Родовое влечение | страница 4
Я заранее могу сказать, что оно будет высоким. Мое видение материнства было переслащенным, поэтому у меня развился диабет. Я думала, что стану одной из тех мамаш, которые протирают кашку через ситечко и лепят из гипса всяких человечков. Но реальность оказалась другой. Болезненной.
– О Боже, Боже, как же мне этого не хочется!
– Хватит, хватит, – подбадривает меня Иоланда своим пронзительным, металлическим голосом. – Крестьянки рожают прямо в поле. Присядут на корточки, поднатужатся и – хоп! А потом быстро возвращаются к работе.
«Хоп!» – хоть что-то оптимистичное. Алекс называет рождение трудной дорогой к выходу. Я чувствую, как сестра смазывает мой живот чем-то холодным и ставит присоски. В следующее мгновение воздух оглашается дробным сердцебиением малыша. Я переполнена. Но не радостью. А паническим ужасом. Что я наделала? Как я смогу вырастить ребенка здесь, в обществе, которое ненавидит детей? В стране, где собак держат дома, а детей отсылают в роскошные конуры, называемые Итон и Харроу? Я не хочу, чтобы моя дочь была хорошо воспитанной – чтобы она вставала по стойке «пятки вместе, носки врозь», когда к ней обращаются. И как я смогу ее содержать? Я лишаюсь малейшего шанса сделать карьеру. Я откажусь от карьеры ради дочери точно так же, как моя мать отказалась от своей карьеры ради меня. Боже! Я напоминаю себе запрограммированную лабораторную крысу. Проклятого хомяка.

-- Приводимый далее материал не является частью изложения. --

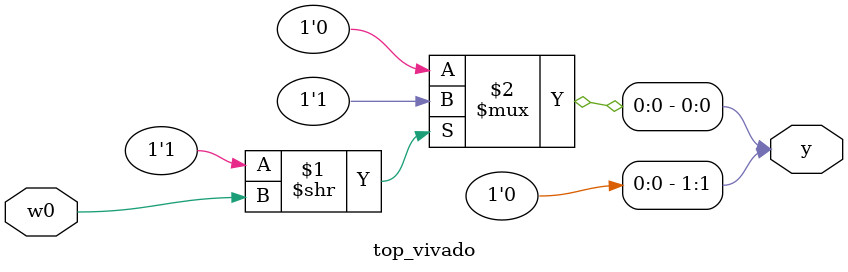
<source format=v>
module top_vivado  (y, w0);
   output [1:0] y;
   input        w0;
   assign y = $signed(2'h1 < 2'h2) >> w0 ? 1'b1 : 1'b0;
endmodule

</source>
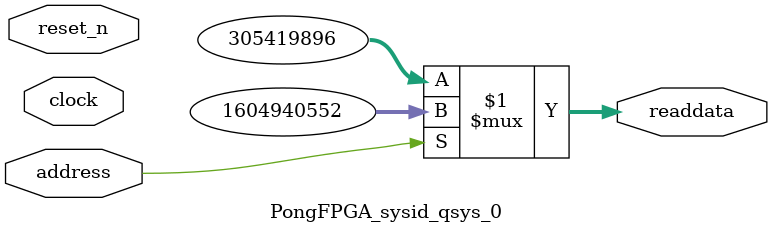
<source format=v>



// synthesis translate_off
`timescale 1ns / 1ps
// synthesis translate_on

// turn off superfluous verilog processor warnings 
// altera message_level Level1 
// altera message_off 10034 10035 10036 10037 10230 10240 10030 

module PongFPGA_sysid_qsys_0 (
               // inputs:
                address,
                clock,
                reset_n,

               // outputs:
                readdata
             )
;

  output  [ 31: 0] readdata;
  input            address;
  input            clock;
  input            reset_n;

  wire    [ 31: 0] readdata;
  //control_slave, which is an e_avalon_slave
  assign readdata = address ? 1604940552 : 305419896;

endmodule



</source>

Несколько студентов прильнули носами к окну в палату. Я вижу, что в их глазах отражается настороженность, но это чувство ни к кому не относится. У них глаза торговцев наркотиками, которых я видела в Сохо. Иоланда накладывает мне на лицо треугольную резиновую маску. Положив руку на живот, она предсказывает очередную схватку.
– Теперь вдохните, два, три.
Из баллона со змеиным шипением вырывается газ.
Сделав глубокий вдох, я отбрасываю маску. Если бы я могла говорить, я бы сказала, что давать женщине закись азота во время схваток – все равно что кормить больного аспирином во время ампутации ноги. Эта мысль вызывает у меня истерический смех. Вот что происходит, когда у ныряльщиков случается кессонная болезнь: они тонут и хохочут.
В палату врывается акушерка. Она измеряет мне давление. И слушает сердцебиение плода.
– Я скоро приду, – говорит она. – Вам что-нибудь надо?
Да. Обратный билет до Сиднея. Мою прежнюю талию. Мужа.
– Мне нужно болеутоляющее.
– Нет, милочка. У вас все в порядке. – Иоланда собственнически отгораживает меня от остального мира. – Она типичная мамочка с Запада, – поясняет она акушерке. – Мы справимся.